Paisley and Plaid

“1001 Books You Must Read Before You Die”

May 23, 2008 · 7 Comments

Or else what? Objectionable use of the word “must” it seems. Of course the editor, Peter Boxall, wants to raise our literary antennae because he knows we haven’t read these books, not most of them, and so with the implied inferiority of cretins like us, the challenge to our education, we read his list. We are weighed and found wanting. Score one.

A vampire book, Mr. Boxall?

According to William Grimes in the Books section of the NYT, (RSS to right)  Boxall wants to critique “canonicity.” Academics subscribe to a long-standing list of must reads of their own: what an educated person should have read to be considered well-read, having encountered significant ideas well expressed that are life and possibly world changing. The classics.  They are under scrutiny if not attack. Interview With a Vampire is on par with Nineteen Eighty Four these days.
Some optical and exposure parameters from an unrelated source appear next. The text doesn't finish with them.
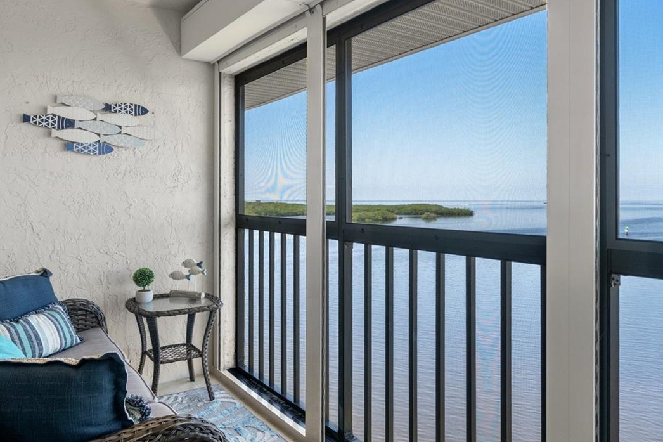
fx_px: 479
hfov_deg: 69.2
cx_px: 363
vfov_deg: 49.5
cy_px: 197
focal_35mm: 26
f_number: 8
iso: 320
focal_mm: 17
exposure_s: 1/13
And the point can be made:  So if I haven’t read Macbeth, I don’t understand overweaning pride and ambition? Minus Huck Finn I won’t ever comprehend racial injustice or the painful initiation into adulthood and self reliance? 

No one “must read” anything. And I suspect that good common sense, humanity, pathos and social conscience may be bred without any reading, especially fiction, which comprises most of the 1001.
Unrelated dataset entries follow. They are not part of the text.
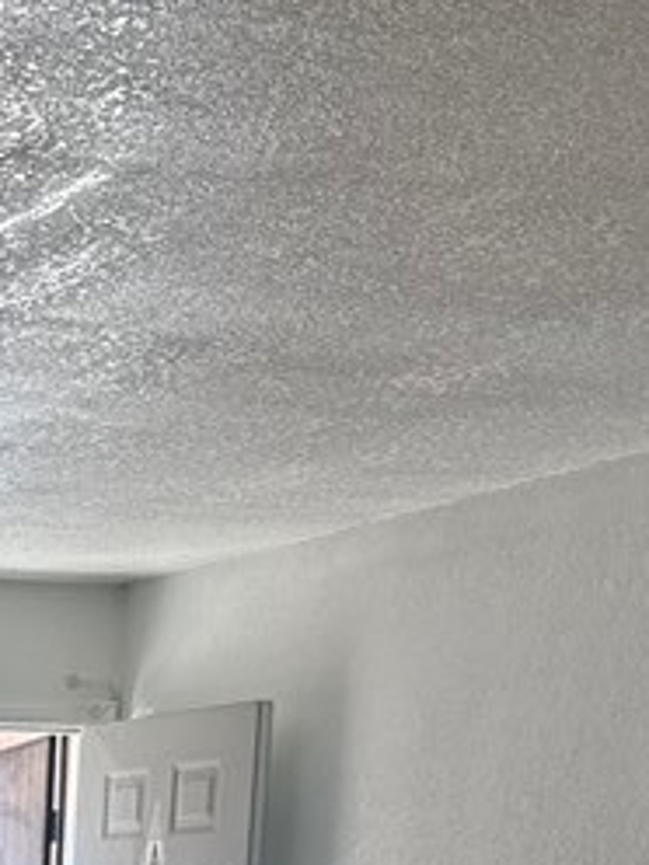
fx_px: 2475
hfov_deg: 14.1
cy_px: 1639
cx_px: -286
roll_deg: +1.4
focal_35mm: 99
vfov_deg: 16.2
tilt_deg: -16.8
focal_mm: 6.76
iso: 100
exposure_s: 1/120
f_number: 1.78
Having said that, I’m a Canon-ite. I believe in the value of certain agreed -upon fictions in providing illumination, clarity, appreciation, and joy regarding the human condition, all areas.

What I object to is the cocktail party game of one-up everybody with what we’ve read. Using classic literature for snobbery and denigration is ironically unfortunate. Somebody missed the lesson in all those pages.

Categories: English matters · Literature (not poetry)
Tagged: , , , , , , ,

7 responses so far ↓

  • Daughter Dearest // May 23, 2008 at 7:25 pm | Reply

    I object strenuously to your objection to Interview with a Vampire. One- you haven’t read it. Two- it’s been around since the 70’s. It’s time to acknowlegde its greatness. After all, nobody objects to Dracula being called a classic.

  • paisleyandplaid // May 23, 2008 at 9:02 pm | Reply

    “Strenuously object?” Isn’t that from “A few good men?” Noted. However, Dracula isn’t in the canon that I mention. And you’re right; I haven’t read anything by Anne Rice and don’t intend to. Around since the ’70’s?

  • Daughter Dearest // May 24, 2008 at 10:31 pm | Reply

    I don’t know if it’s in A Few Good Men…the only speech is can recite from that movie is the famous one. Which canon are you talking about that Dracula isn’t included? My hardback copy is from the Barnes and Noble classics line :-) And yes, Interview with a Vampire was published in 1979 I believe.

  • theexile // May 28, 2008 at 10:36 am | Reply

    The Canon. It’s ever evolving; books and writers drop in and out of favor over the centuries for various reasons: political, social, religious, aesthetic, etc. The Western Canon seemed a big issue in the 90s, when I was in grad school. At least it was for some writers like Milton. Of course, the question of canon also rests on the question of whose canon are we talking about? Do Westerners (west of what?) include Murasaki Shikibu’s novel Tale of the Gengi, written at least a thousand years before a recognizable novel like Don Quixote surfaced in Europe?

    Anyhow, this is a nice post, especially questioning “must reads,” although lists like that are nice to have and explore and maybe follow if so inclined, should a particular book on the list intrigue you. The only “must reads” I can think of would be knowing at least some of the Authorized Version (King James) of the Bible, and at least some Shakespeare. Those two just to manage the allusions in some of the literature — at least in the English canon — before, say, 1968.

    But the best reference for reading is other readers. Word-of-mouth marketing.

    And Ann Rice does a novel thing with the vampire figure in Interview With the Vampire, making the vampire an existential antihero. Also, it’s worth a read for the language, sopped as it is with the rhythmic lilt of Rice’s native New Orleans, though the prose is spare and economical, or at least that is how the language is as my memory recalls it.

  • paisleyandplaid // May 28, 2008 at 11:27 am | Reply

    I appreciate the comment. And you and D.D. talked me into it: after these last few pages of Beloved, I’m going to read Interview w/a Vampire! Will I need garlic? I’ll try to willingly suspend any disbelief and not be too biased. Bible and Shakespeare — true must reads, I agree.

  • theexile // May 28, 2008 at 12:11 pm | Reply

    Garlic really only necessary if you decide to read Dracula as well.

  • paisleyandplaid // May 28, 2008 at 2:20 pm | Reply

    No Dracula. But semi-seriously, this is dark stuff. And with the power of words and all . . . I’m just saying . . .a little concerned here. I’ll brave it — daylight hours only.